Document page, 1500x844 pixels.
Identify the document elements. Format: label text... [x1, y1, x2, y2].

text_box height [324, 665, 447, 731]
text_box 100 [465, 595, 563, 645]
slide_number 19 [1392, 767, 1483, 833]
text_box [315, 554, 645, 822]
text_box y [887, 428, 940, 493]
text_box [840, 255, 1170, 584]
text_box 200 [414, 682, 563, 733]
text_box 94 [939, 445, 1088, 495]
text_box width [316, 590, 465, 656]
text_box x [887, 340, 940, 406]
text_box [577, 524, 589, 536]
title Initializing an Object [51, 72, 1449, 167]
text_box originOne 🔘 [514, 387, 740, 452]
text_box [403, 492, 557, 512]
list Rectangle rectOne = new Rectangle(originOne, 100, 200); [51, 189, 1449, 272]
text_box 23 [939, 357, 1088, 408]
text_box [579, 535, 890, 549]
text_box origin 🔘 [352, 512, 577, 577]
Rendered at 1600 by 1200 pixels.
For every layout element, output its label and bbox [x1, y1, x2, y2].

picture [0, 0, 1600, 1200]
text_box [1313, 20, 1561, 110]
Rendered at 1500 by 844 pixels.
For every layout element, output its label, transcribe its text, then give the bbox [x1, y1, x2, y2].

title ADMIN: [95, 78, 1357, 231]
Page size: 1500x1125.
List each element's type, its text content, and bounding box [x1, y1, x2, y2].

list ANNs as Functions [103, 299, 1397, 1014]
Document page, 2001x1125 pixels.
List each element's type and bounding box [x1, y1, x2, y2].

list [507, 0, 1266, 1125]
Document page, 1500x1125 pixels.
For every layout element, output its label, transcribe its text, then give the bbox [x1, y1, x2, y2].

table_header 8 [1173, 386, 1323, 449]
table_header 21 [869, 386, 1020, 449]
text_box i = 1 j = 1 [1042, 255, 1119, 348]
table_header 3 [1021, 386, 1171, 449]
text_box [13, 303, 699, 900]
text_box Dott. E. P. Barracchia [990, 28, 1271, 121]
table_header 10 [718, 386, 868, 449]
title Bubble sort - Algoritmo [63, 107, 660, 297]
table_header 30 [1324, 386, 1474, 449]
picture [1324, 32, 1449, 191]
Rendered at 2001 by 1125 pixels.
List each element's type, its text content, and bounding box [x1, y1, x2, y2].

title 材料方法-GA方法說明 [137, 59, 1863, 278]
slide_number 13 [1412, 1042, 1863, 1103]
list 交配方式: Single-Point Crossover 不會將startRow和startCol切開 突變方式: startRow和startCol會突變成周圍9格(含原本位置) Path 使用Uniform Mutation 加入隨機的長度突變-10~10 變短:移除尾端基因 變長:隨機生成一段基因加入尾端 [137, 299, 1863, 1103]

--------

Task :: Across the data above, count every line with "Rendered" in it and write only the total.

Answer for this exercise :: 3